### EXERCISE
An exact transcription of the entries is required, with no images included.

### SUPPLIED DATA
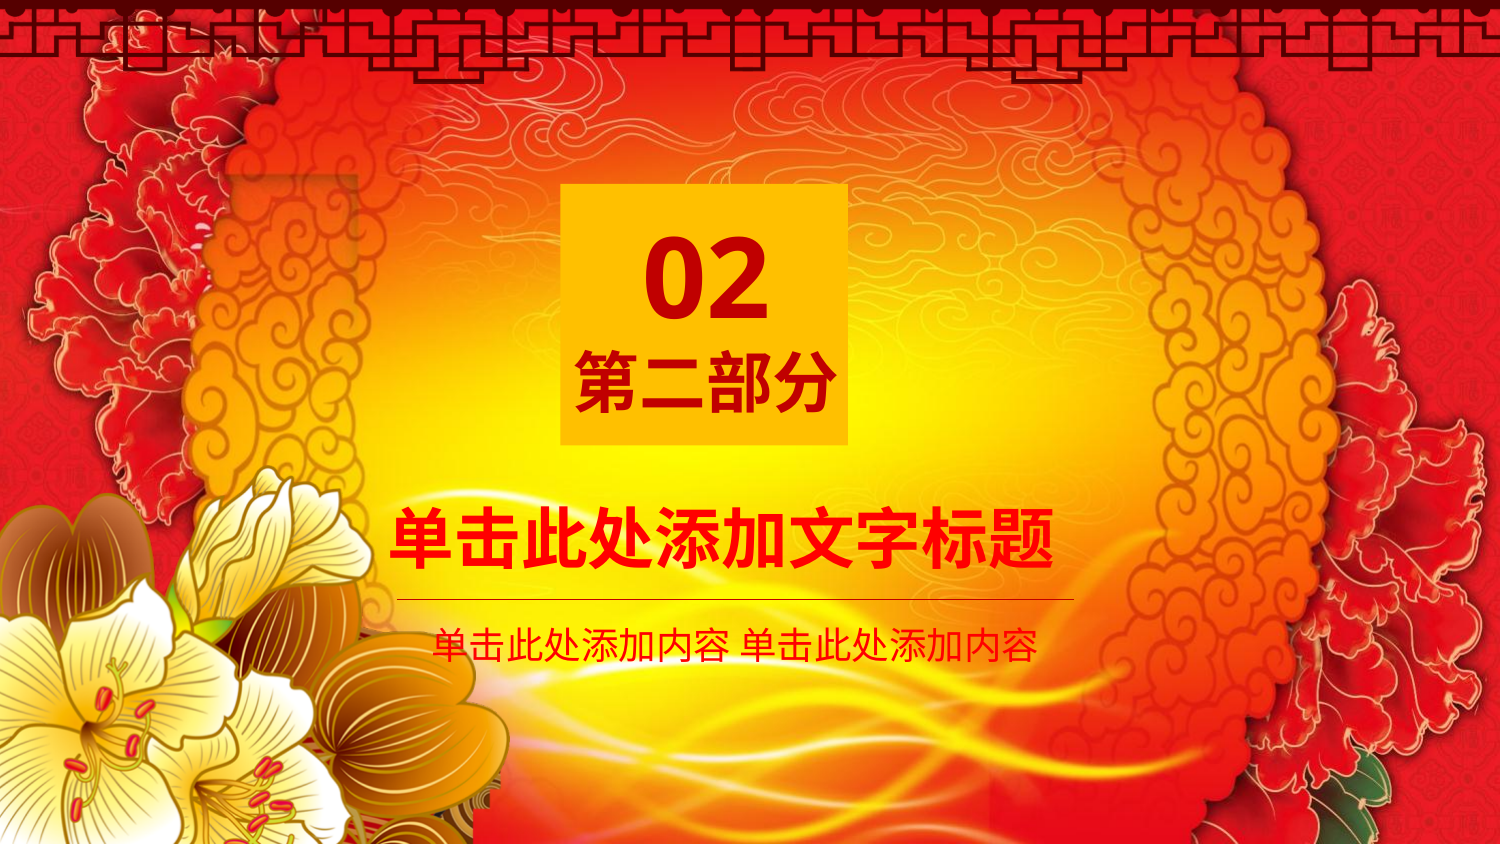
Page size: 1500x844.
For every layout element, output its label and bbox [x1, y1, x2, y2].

text_box [0, 0, 1500, 844]
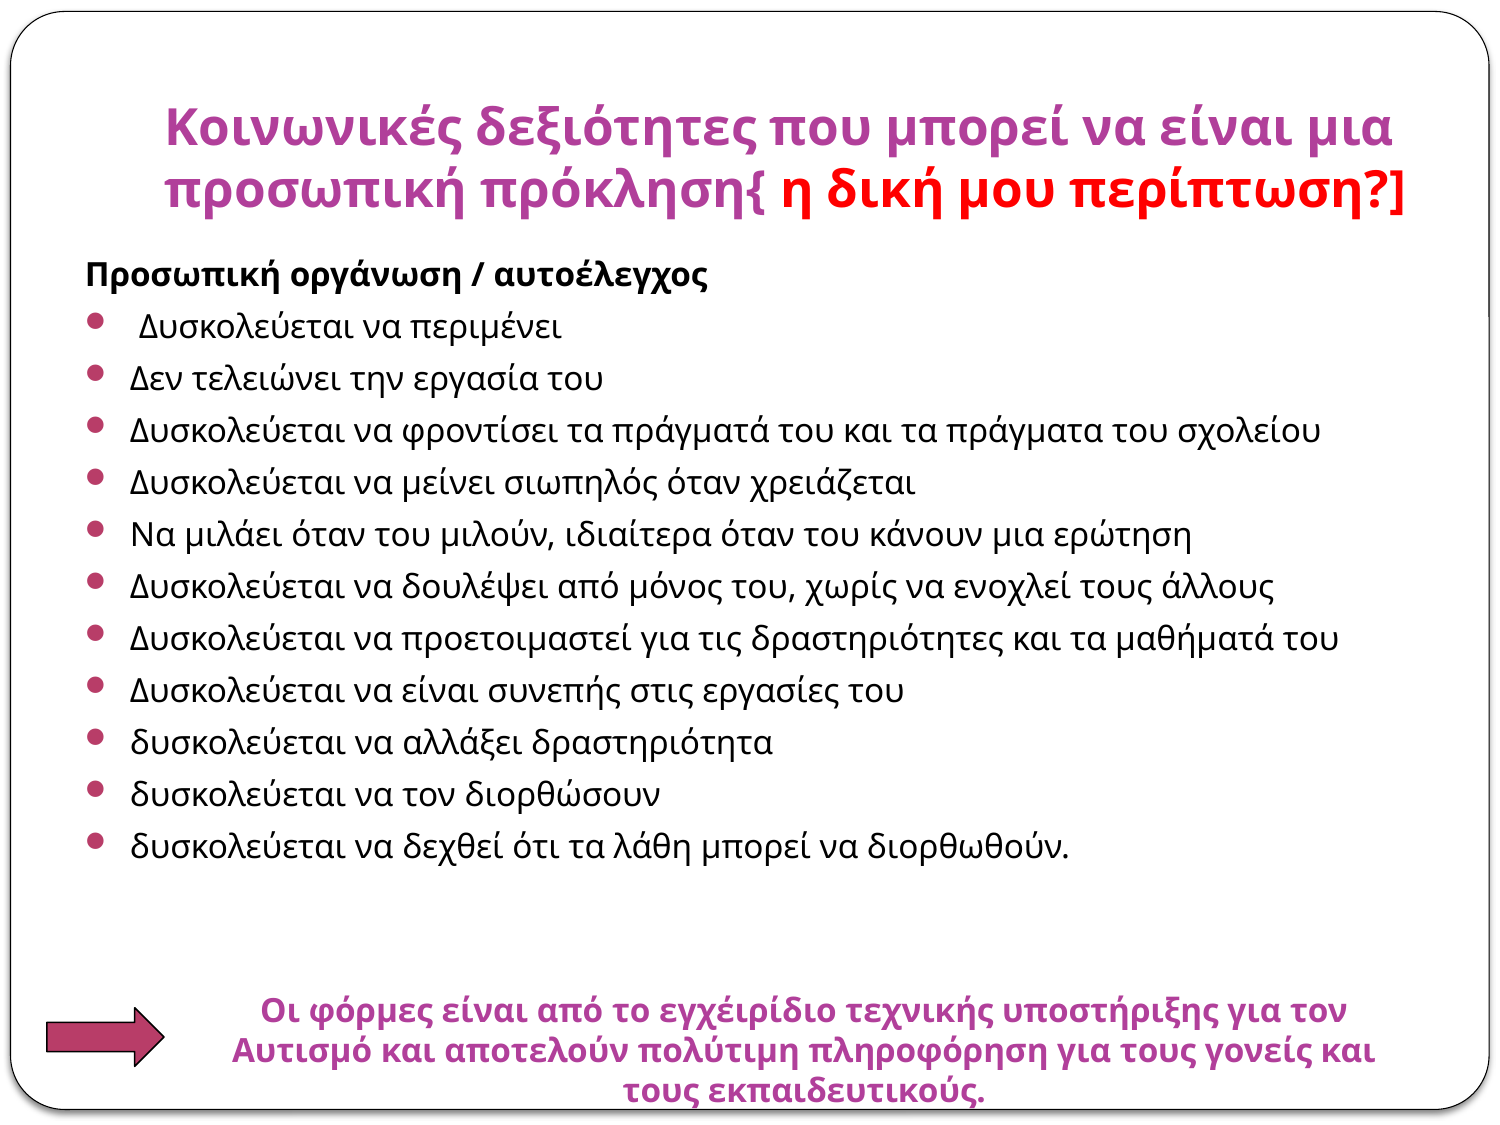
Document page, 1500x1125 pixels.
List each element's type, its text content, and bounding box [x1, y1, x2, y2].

list Προσωπική οργάνωση / αυτοέλεγχος Δυσκολεύεται να περιμένει Δεν τελειώνει την εργασία του Δυσκολεύεται να φροντίσει τα πράγματά του και τα πράγματα του σχολείου Δυσκολεύεται να μείνει σιωπηλός όταν χρειάζεται Να μιλάει όταν του μιλούν, ιδιαίτερα όταν του κάνουν μια ερώτηση Δυσκολεύεται να δουλέψει από μόνος του, χωρίς να ενοχλεί τους άλλους Δυσκολεύεται να προετοιμαστεί για τις δραστηριότητες και τα μαθήματά του Δυσκολεύεται να είναι συνεπής στις εργασίες του δυσκολεύεται να αλλάξει δραστηριότητα δυσκολεύεται να τον διορθώσουν δυσκολεύεται να δεχθεί ότι τα λάθη μπορεί να διορθωθούν. [70, 246, 1429, 961]
text_box [46, 1007, 164, 1067]
title Κοινωνικές δεξιότητες που μπορεί να είναι μια προσωπική πρόκληση{ η δική μου περίπτωση?] [150, 45, 1425, 233]
text_box Οι φόρμες είναι από το εγχέιρίδιο τεχνικής υποστήριξης για τον Αυτισμό και αποτελούν πολύτιμη πληροφόρηση για τους γονείς και τους εκπαιδευτικούς. [210, 996, 1399, 1102]
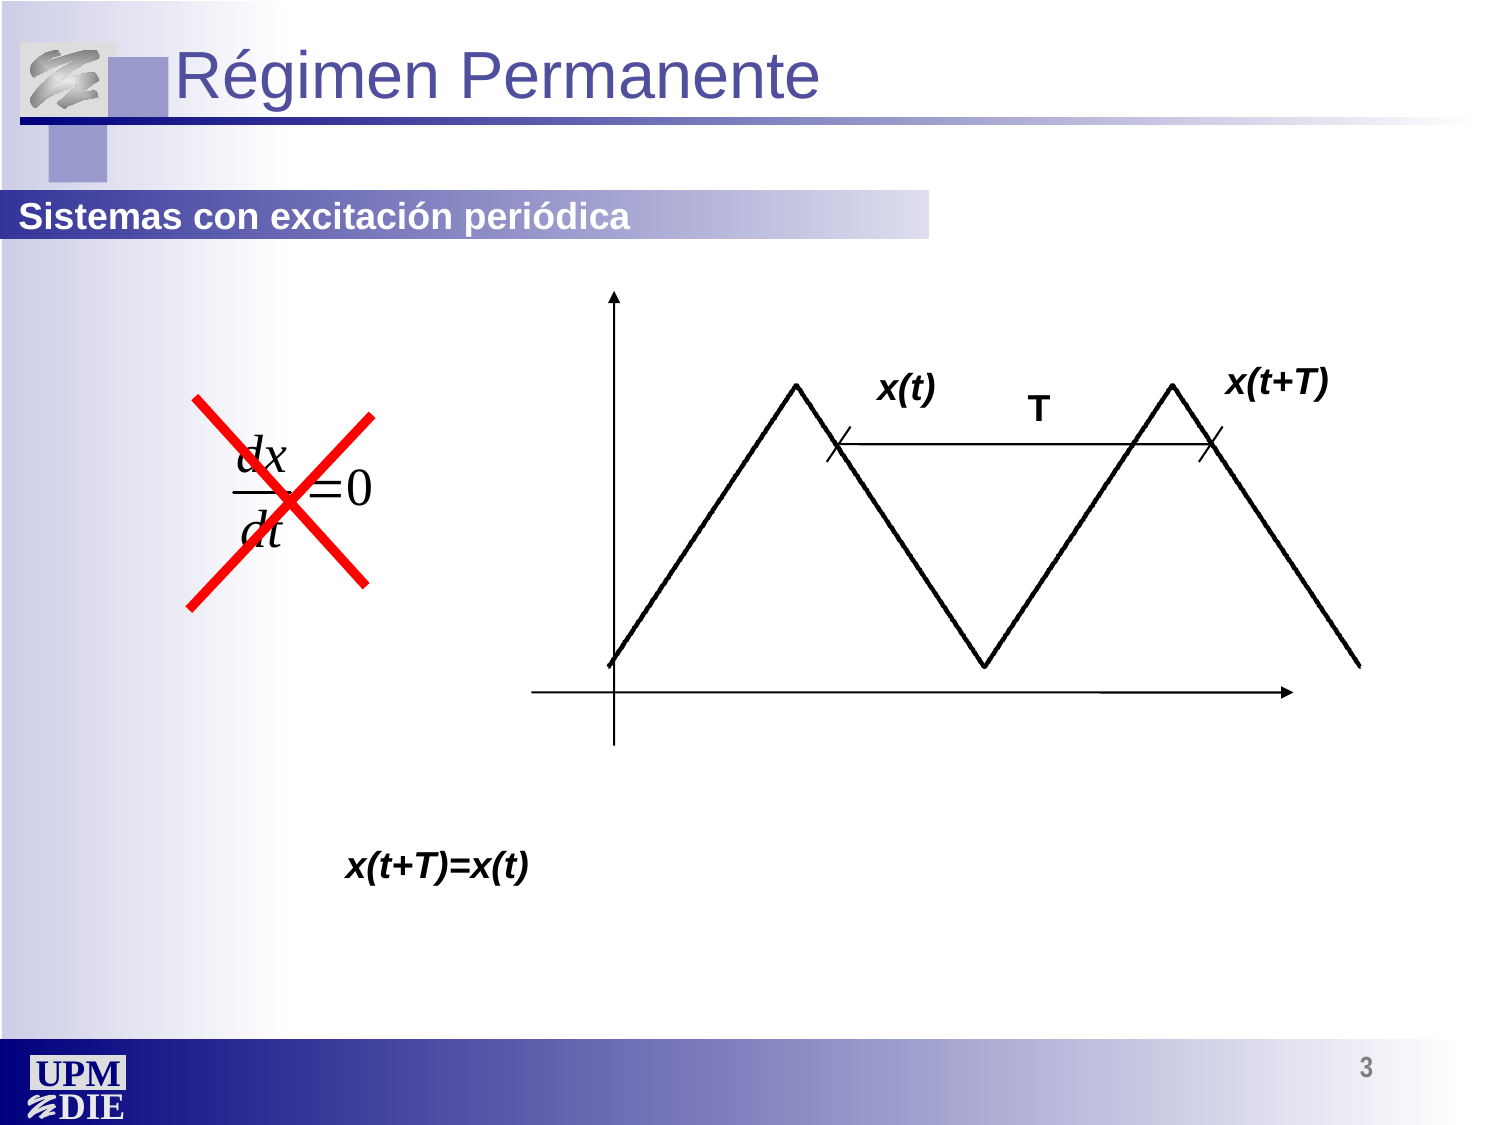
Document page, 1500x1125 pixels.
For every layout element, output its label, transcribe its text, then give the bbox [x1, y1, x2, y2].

### YOUR SOLUTION
Page size: 1500x844.
For every layout element, output its label and bbox [x1, y1, x2, y2].

text_box [0, 0, 1500, 844]
Document page, 1500x1125 pixels.
List each element's type, its text content, and bounding box [x1, y1, x2, y2].

list Προσωπική οργάνωση / αυτοέλεγχος Δυσκολεύεται να περιμένει Δεν τελειώνει την εργασία του Δυσκολεύεται να φροντίσει τα πράγματά του και τα πράγματα του σχολείου Δυσκολεύεται να μείνει σιωπηλός όταν χρειάζεται Να μιλάει όταν του μιλούν, ιδιαίτερα όταν του κάνουν μια ερώτηση Δυσκολεύεται να δουλέψει από μόνος του, χωρίς να ενοχλεί τους άλλους Δυσκολεύεται να προετοιμαστεί για τις δραστηριότητες και τα μαθήματά του Δυσκολεύεται να είναι συνεπής στις εργασίες του δυσκολεύεται να αλλάξει δραστηριότητα δυσκολεύεται να τον διορθώσουν δυσκολεύεται να δεχθεί ότι τα λάθη μπορεί να διορθωθούν. [70, 246, 1429, 961]
text_box [46, 1007, 164, 1067]
title Κοινωνικές δεξιότητες που μπορεί να είναι μια προσωπική πρόκληση{ η δική μου περίπτωση?] [150, 45, 1425, 233]
text_box Οι φόρμες είναι από το εγχέιρίδιο τεχνικής υποστήριξης για τον Αυτισμό και αποτελούν πολύτιμη πληροφόρηση για τους γονείς και τους εκπαιδευτικούς. [210, 996, 1399, 1102]
Document page, 1500x1125 pixels.
For every layout element, output its label, transcribe its text, then give the bbox [x1, y1, x2, y2].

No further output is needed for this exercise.